Drill for Absentee – a band between tenses, not tensions. Drill for Absentee’s music – a result of tensions, not animosities. But let’s not get ahead of ourselves here, okay? We are talking about a band from Philadelphia, PA, where it was formed 30 years ago by band members Michael Nace (guitar/vocals), Kevin Kelly (bass/vocals) and Bryan Sargent (drums) who set out on a journey through Math-Rock infused Post-Hardcore. The guys released a demo, a 7”, a CD EP and a collection of live-recordings before they separated before the millennium. However, there is also the new version of Drill for Absentee, with Mike and Kevin now being joined by new drummer Ken Kuniyoshi, whose joining also changed the locale of the band drastically, because he lives in Japan, so that the band is now an intercontinental trip, with Nace and Kelly also living on different ends of the States. Of course, that had a hand in the way the three write songs and record them, as all band members recorded their parts separately before Kevin mixed them. However, between 1995 and 2025, there is also another moment to note: the first part of this new release was already released in 2022 digitally and is now accompanied by four more sets that were recorded between August 2022 (before the release of Vol. 1, mind you) and March, 2025. This to me seems important, because it is also audible that the first part is brimful of energy, of youthful playfulness, of happiness of creating something together again. The second part is not less intriguing but we will get to that is a moment. Just to get back to the opening statement of this paragraph: Drill for Absentee was a band, has been a band and is a band. Hopefully they will be a band for more than their first incarnation.

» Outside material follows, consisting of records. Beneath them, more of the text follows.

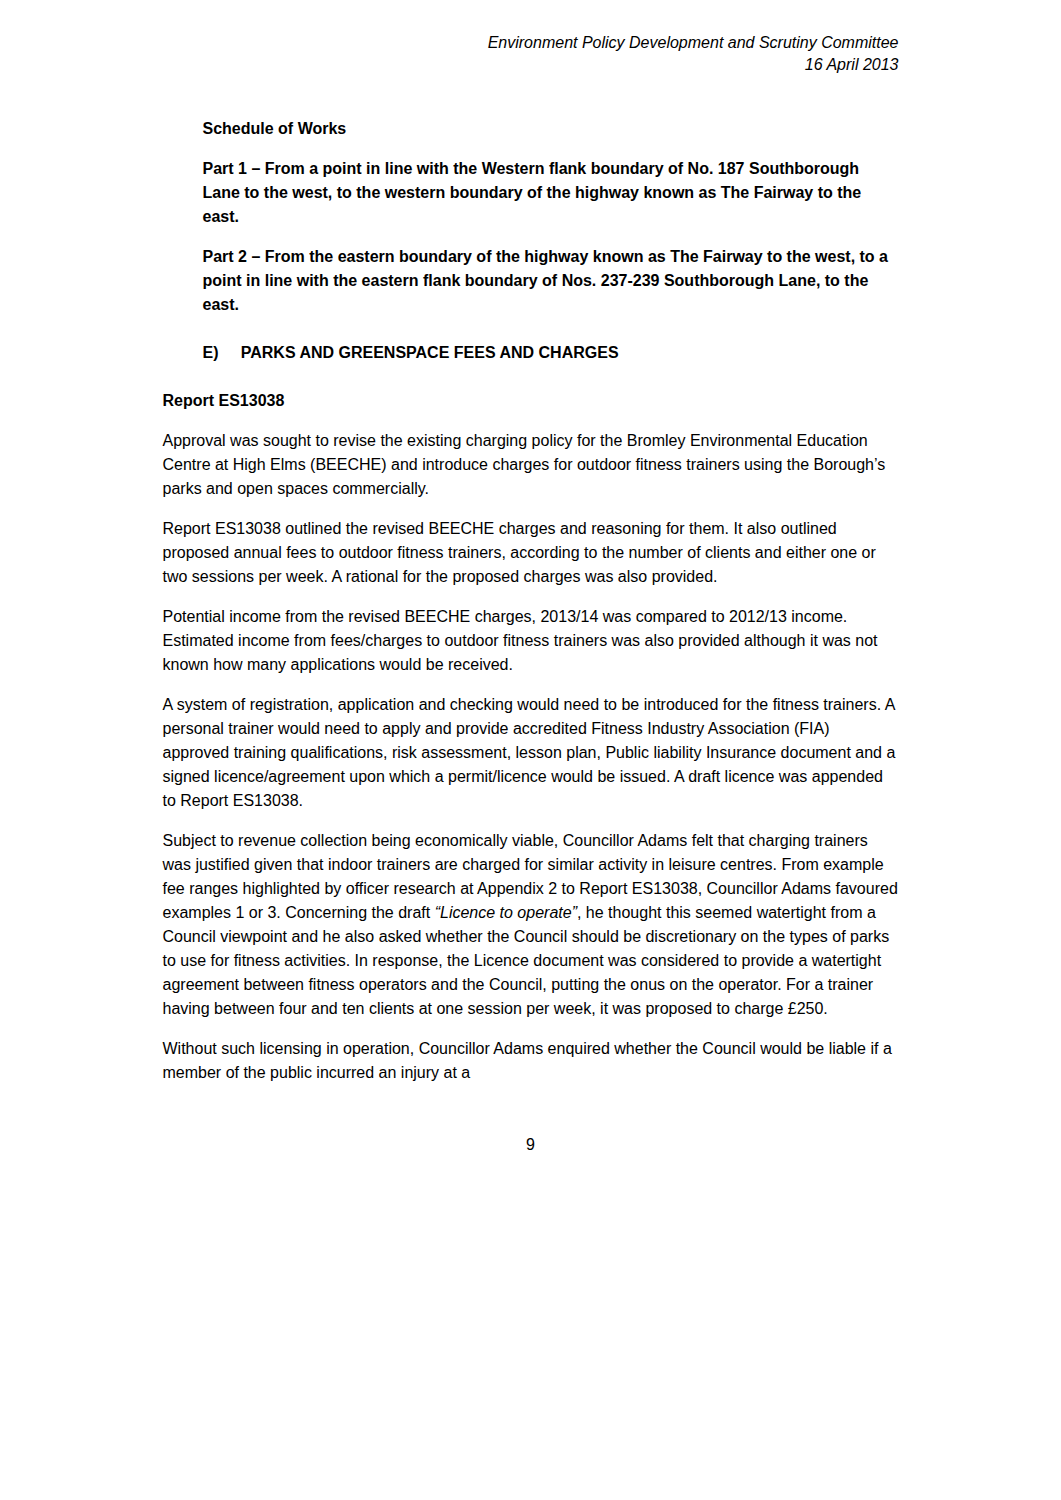Environment Policy Development and Scrutiny Committee
16 April 2013
Schedule of Works
Part 1 – From a point in line with the Western flank boundary of No. 187 Southborough Lane to the west, to the western boundary of the highway known as The Fairway to the east.
Part 2 – From the eastern boundary of the highway known as The Fairway to the west, to a point in line with the eastern flank boundary of Nos. 237-239 Southborough Lane, to the east.
E) PARKS AND GREENSPACE FEES AND CHARGES
Report ES13038
Approval was sought to revise the existing charging policy for the Bromley Environmental Education Centre at High Elms (BEECHE) and introduce charges for outdoor fitness trainers using the Borough’s parks and open spaces commercially.
Report ES13038 outlined the revised BEECHE charges and reasoning for them. It also outlined proposed annual fees to outdoor fitness trainers, according to the number of clients and either one or two sessions per week. A rational for the proposed charges was also provided.
Potential income from the revised BEECHE charges, 2013/14 was compared to 2012/13 income. Estimated income from fees/charges to outdoor fitness trainers was also provided although it was not known how many applications would be received.
A system of registration, application and checking would need to be introduced for the fitness trainers. A personal trainer would need to apply and provide accredited Fitness Industry Association (FIA) approved training qualifications, risk assessment, lesson plan, Public liability Insurance document and a signed licence/agreement upon which a permit/licence would be issued. A draft licence was appended to Report ES13038.
Subject to revenue collection being economically viable, Councillor Adams felt that charging trainers was justified given that indoor trainers are charged for similar activity in leisure centres. From example fee ranges highlighted by officer research at Appendix 2 to Report ES13038, Councillor Adams favoured examples 1 or 3. Concerning the draft “Licence to operate”, he thought this seemed watertight from a Council viewpoint and he also asked whether the Council should be discretionary on the types of parks to use for fitness activities. In response, the Licence document was considered to provide a watertight agreement between fitness operators and the Council, putting the onus on the operator. For a trainer having between four and ten clients at one session per week, it was proposed to charge £250.
Without such licensing in operation, Councillor Adams enquired whether the Council would be liable if a member of the public incurred an injury at a
9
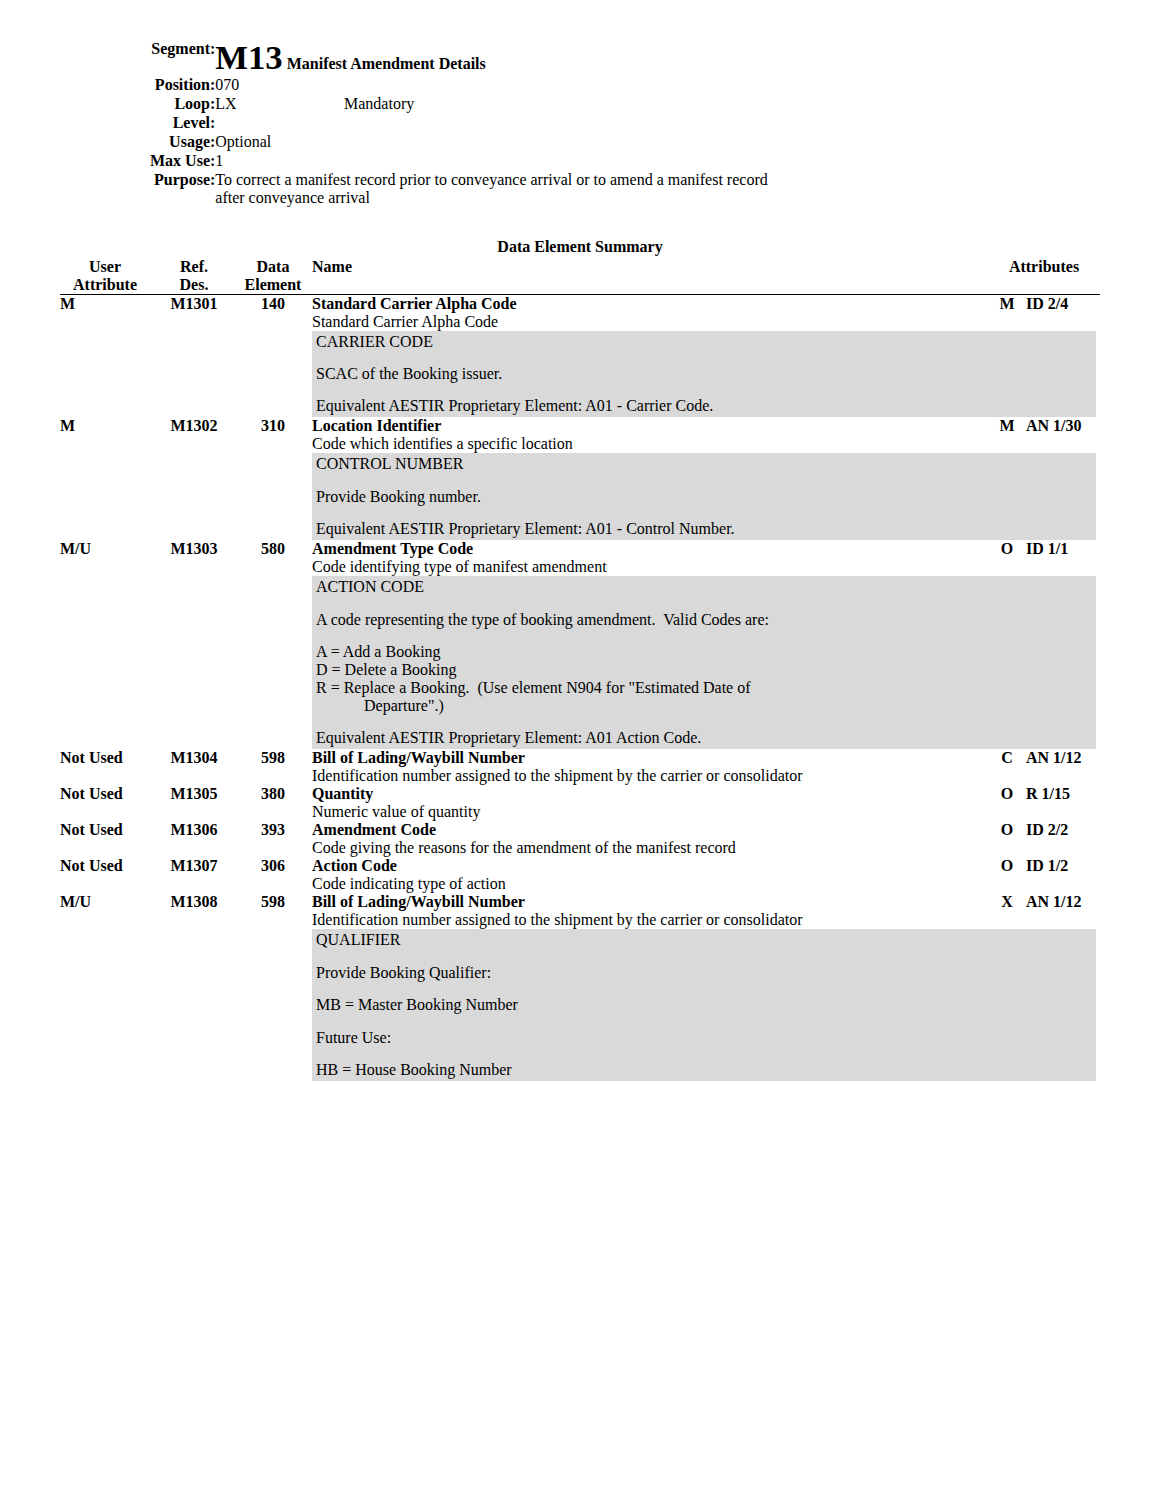| Segment: | M13 Manifest Amendment Details |
| Position: | 070 |
| Loop: | LX | Mandatory |
| Level: | |
| Usage: | Optional |
| Max Use: | 1 |
| Purpose: | To correct a manifest record prior to conveyance arrival or to amend a manifest record after conveyance arrival |
Data Element Summary
| User Attribute | Ref. Des. | Data Element | Name | Attributes |
| M | M1301 | 140 | Standard Carrier Alpha Code | M | ID 2/4 |
| | | | Standard Carrier Alpha Code | | |
| | | | CARRIER CODE SCAC of the Booking issuer. Equivalent AESTIR Proprietary Element: A01 - Carrier Code. |
| M | M1302 | 310 | Location Identifier | M | AN 1/30 |
| | | | Code which identifies a specific location | | |
| | | | CONTROL NUMBER Provide Booking number. Equivalent AESTIR Proprietary Element: A01 - Control Number. |
| M/U | M1303 | 580 | Amendment Type Code | O | ID 1/1 |
| | | | Code identifying type of manifest amendment | | |
| | | | ACTION CODE A code representing the type of booking amendment. Valid Codes are: A = Add a Booking D = Delete a Booking R = Replace a Booking. (Use element N904 for "Estimated Date of Departure".) Equivalent AESTIR Proprietary Element: A01 Action Code. |
| Not Used | M1304 | 598 | Bill of Lading/Waybill Number | C | AN 1/12 |
| | | | Identification number assigned to the shipment by the carrier or consolidator | | |
| Not Used | M1305 | 380 | Quantity | O | R 1/15 |
| | | | Numeric value of quantity | | |
| Not Used | M1306 | 393 | Amendment Code | O | ID 2/2 |
| | | | Code giving the reasons for the amendment of the manifest record | | |
| Not Used | M1307 | 306 | Action Code | O | ID 1/2 |
| | | | Code indicating type of action | | |
| M/U | M1308 | 598 | Bill of Lading/Waybill Number | X | AN 1/12 |
| | | | Identification number assigned to the shipment by the carrier or consolidator | | |
| | | | QUALIFIER Provide Booking Qualifier: MB = Master Booking Number Future Use: HB = House Booking Number |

Now there were never any kind of real animosities that I had read about, also not when the band split in 1999, so why “tensions”? Well, listen to the different soundscapes on Side A and Side B: Where the former is much more June of 44 or Fugazi (maybe one might also find some traces of a record called Full Collapse on this one?). A lot of things are happening on the four tracks, there is a friction between the shifty drumming, the various layers of guitars and the pumping bass lines. It sounds a bit like the teenage band that tries to combine too many influences into one song – but with one difference: There is Kevin’s bass that holds all the things together, that provides a kind of guiding light, even when Ken is releasing his inner Animal, for example during the middle part of ”The Bad Days of Blonde, Black Nails”. Nevertheless, there is also a bit of tension between the two sides of the record as Side B shows a band that took its time, more time than for the first four great tracks. These tracks seem to be a bit more experimental, a bit more Indie. They might remind the audience more of Slint or the melodic parts of mid- to late-era Sonic Youth, when dissonance was less important. If anybody wants to say the tracks remind one of a poppy version of Don Caballero 2, then I might want to throw in American Football (the album, not the EP) for good measure as well, especially as a reference of the more hushed vocals on Vol. 2.
Now, what to make of Strand of a Lake Vol. 1 and Vol. 2? Easy – listen, even if it’s not easy listening, because it will take your mind to many places, but maybe not a lake. Thank you Expert Work, thank you Mike, Kevin and Ken. As mentioned before – please, more than four years and more than a handful of EPs, okay? Would love to hear more of the the two different sides of Drill for Absentee!